NEWARK, N.J. – A New Jersey mail carrier regularly received and distributed cocaine shipments in falsely addressed packages along her route on behalf of a drug trafficking organization based in Puerto Rico, federal authorities said Tuesday.
The U.S. Attorney's Office in New Jersey said Christina Nuñez has admitted intercepting packages of cocaine from Puerto Rico and passing them to a co-conspirator in Camden.
Prosecutors say Nuñez, who was assigned to a post office in Secaucus, was responsible for moving more than 18 kilograms of cocaine from October 2010 until her arrest Aug. 24, 2012.
The 30-year-old from Lyndhurst is charged with conspiracy with intent to distribute cocaine and mail theft.
Her boyfriend has also been arrested and charged.
The approximate street value of the drugs wasn't immediately available.
Federal authorities were alerted to the scheme after postal inspectors seized an express mail package in February 2011 containing 1,569 grams of cocaine that had been addressed to a location along Nuñez's route, according to a criminal complaint.
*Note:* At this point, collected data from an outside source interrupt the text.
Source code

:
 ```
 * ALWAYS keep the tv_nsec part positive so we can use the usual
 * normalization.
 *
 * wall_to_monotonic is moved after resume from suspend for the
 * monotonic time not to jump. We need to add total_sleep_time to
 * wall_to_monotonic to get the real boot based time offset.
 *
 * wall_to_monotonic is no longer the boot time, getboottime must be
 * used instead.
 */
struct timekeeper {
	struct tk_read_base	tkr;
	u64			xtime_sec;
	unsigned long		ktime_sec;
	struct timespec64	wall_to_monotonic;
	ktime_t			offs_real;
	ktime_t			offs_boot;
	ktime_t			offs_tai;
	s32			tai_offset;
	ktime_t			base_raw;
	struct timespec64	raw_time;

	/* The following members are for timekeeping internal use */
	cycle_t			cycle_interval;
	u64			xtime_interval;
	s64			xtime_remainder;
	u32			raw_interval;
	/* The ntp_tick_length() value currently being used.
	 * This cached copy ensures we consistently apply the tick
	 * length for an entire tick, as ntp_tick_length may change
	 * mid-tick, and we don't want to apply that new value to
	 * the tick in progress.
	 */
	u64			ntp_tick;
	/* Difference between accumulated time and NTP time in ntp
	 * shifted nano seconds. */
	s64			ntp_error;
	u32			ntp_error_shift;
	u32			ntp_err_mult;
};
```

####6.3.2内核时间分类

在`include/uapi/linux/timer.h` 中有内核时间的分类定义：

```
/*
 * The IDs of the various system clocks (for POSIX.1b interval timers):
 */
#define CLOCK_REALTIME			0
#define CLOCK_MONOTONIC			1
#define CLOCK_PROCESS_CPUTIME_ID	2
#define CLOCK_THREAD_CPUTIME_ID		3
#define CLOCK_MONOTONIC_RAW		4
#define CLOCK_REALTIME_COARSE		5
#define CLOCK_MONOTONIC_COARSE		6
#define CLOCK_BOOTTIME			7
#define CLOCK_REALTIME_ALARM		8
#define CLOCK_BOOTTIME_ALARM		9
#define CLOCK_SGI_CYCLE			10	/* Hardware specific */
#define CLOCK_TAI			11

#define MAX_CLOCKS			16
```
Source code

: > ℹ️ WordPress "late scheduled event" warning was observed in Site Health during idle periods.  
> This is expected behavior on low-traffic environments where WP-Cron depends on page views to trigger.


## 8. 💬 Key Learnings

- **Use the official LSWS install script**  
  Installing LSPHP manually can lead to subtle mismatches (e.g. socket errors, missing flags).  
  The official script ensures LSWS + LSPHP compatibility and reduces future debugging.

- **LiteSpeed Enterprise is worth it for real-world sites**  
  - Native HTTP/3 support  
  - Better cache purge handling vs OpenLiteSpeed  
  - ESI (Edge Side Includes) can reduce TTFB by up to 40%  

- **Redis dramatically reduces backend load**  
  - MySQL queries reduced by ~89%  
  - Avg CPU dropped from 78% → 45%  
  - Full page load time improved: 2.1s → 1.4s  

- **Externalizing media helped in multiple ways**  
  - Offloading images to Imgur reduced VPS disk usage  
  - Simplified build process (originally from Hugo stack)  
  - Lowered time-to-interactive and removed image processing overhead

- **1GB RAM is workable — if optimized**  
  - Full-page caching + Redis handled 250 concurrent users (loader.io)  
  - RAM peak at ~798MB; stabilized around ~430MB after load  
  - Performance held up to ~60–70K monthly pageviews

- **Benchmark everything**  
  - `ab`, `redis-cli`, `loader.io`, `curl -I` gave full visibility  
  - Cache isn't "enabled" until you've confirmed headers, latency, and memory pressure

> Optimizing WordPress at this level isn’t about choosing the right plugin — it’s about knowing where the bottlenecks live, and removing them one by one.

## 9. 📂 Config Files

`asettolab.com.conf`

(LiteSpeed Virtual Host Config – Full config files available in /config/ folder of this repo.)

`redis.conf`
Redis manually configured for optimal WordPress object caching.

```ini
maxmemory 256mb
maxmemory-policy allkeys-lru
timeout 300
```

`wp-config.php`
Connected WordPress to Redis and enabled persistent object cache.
Investigators then found that packages with similar weights and sequential tracking numbers — but bearing false or inaccurate addresses — had been sent along Nuñez's route dating back to October 2010, according to court papers.
Prosecutors said Nuñez switched to receiving packages at her Lyndhurst residence while out on medical leave, or to her boyfriend's former addresses.
Authorities then found a package destined for Nuñez's route that contained cocaine concealed in a bag of coffee, court papers said.
Investigators replaced the drugs with a false substance, inserted a GPS tracking device into the package, and began conducting surveillance of Nuñez along her route and monitoring the inside of her mail truck via video.
Nuñez failed to deliver the package containing the GPS device, according to the complaint, and instead returned home with it.
The complaint said Nuñez and her boyfriend admitted after their arrests that Nuñez had been receiving packages addressed to her route that she knew contained controlled substances from a drug trafficking organization in Puerto Rico.
Prosecutors say Nuñez has admitted intercepting the packages, scanning them as delivered and then sending them instead to a co-conspirator in Camden in exchange for $500 to $600 per package, according to the complaint.
It's not clear if Nuñez has hired a lawyer. She's due for her first appearance in Newark federal court on Tuesday afternoon.